Hannah Bloomfield and colleagues reviewed the evidence for reducing overprescription in community-dwelling older adults. Data from the 38 trials found suggested small reductions in mortality and the use of potentially inappropriate medication. Amy Page and colleagues studied all studies involving older adults. At the same time, non-randomised studies did suggest benefits; the randomised trials did not find any reduction in mortality in the outcome studies.
These studies are disappointing. However, the outcome studied, mainly mortality, is probably insensitive given this population’s relatively short follow-up and base mortality rate.

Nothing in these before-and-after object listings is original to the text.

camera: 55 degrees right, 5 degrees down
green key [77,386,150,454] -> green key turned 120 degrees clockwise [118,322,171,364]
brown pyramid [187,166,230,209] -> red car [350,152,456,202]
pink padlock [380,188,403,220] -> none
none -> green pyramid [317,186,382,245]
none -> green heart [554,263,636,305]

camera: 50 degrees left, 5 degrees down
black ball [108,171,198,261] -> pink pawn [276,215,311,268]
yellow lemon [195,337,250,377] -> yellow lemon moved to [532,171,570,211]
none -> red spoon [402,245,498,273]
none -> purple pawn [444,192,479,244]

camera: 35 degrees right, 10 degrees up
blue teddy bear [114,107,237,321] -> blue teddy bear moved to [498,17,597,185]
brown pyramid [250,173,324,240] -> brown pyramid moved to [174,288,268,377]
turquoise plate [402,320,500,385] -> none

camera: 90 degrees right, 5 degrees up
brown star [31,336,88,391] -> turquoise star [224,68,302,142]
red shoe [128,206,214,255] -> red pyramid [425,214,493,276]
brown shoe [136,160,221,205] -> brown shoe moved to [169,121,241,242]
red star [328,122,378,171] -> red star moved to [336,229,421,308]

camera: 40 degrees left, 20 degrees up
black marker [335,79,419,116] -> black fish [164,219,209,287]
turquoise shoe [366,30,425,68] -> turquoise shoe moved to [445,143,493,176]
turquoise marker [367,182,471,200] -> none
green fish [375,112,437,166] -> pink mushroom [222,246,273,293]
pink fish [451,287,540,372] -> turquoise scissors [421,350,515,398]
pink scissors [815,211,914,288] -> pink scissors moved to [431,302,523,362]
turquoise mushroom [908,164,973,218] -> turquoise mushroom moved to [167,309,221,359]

The likelihood of cost reduction being sufficient to detect is also low.
More positively, the rehabilitation study showed that the time involved is not extensive.
Conclusions
The team should include doctors and pharmacists able to manage the patient’s medication or know when further advice is needed from another specialist. The rehabilitation expert should critically review all medication, leading to deprescription (i.e. reducing and stopping the medication) when appropriate. There are protocols and guidelines. The evidence of effectiveness is currently weak; there is no evidence of harm. The rehabilitation team should include a pharmacist who can assist in reviewing medications, focusing on rationalising and minimising them. All team members should be familiar with the drugs used by their patient population.